# What to do
Extract every line of the material that holds the string "Hizmetleri".

★ ★ ★

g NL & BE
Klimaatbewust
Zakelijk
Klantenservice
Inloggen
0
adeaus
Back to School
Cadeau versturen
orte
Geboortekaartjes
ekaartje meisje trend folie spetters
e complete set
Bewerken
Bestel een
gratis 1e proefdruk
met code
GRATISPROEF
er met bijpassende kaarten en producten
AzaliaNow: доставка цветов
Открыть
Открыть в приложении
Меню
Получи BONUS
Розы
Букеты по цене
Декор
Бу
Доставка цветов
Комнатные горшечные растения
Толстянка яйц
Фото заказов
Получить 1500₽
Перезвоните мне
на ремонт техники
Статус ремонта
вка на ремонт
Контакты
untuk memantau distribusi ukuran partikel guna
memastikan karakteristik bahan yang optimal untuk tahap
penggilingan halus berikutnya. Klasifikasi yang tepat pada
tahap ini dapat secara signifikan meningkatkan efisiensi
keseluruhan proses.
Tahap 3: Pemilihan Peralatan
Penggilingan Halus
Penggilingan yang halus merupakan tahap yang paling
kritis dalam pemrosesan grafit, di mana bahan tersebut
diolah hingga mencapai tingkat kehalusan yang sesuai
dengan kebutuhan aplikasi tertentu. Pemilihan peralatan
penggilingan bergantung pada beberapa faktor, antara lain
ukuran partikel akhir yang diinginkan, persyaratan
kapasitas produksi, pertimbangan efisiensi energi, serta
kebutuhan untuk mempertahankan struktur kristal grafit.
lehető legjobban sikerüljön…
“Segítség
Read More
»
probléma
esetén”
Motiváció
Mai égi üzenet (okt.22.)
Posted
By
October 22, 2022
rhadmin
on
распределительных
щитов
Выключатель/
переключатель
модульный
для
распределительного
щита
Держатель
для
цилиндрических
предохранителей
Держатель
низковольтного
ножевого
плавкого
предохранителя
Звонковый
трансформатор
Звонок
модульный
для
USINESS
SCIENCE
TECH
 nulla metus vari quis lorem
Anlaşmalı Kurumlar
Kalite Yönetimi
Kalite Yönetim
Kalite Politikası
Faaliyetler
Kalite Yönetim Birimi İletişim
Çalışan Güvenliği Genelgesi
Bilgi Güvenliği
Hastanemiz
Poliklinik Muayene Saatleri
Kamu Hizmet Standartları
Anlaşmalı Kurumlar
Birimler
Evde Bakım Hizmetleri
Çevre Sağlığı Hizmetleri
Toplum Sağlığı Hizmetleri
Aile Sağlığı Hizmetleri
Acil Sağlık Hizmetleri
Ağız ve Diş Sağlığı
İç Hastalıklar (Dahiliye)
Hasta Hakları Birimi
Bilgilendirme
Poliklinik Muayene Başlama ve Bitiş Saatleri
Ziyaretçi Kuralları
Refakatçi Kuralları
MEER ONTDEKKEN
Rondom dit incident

★ ★ ★

# Finished task
Evde Bakım Hizmetleri
Çevre Sağlığı Hizmetleri
Toplum Sağlığı Hizmetleri
Aile Sağlığı Hizmetleri
Acil Sağlık Hizmetleri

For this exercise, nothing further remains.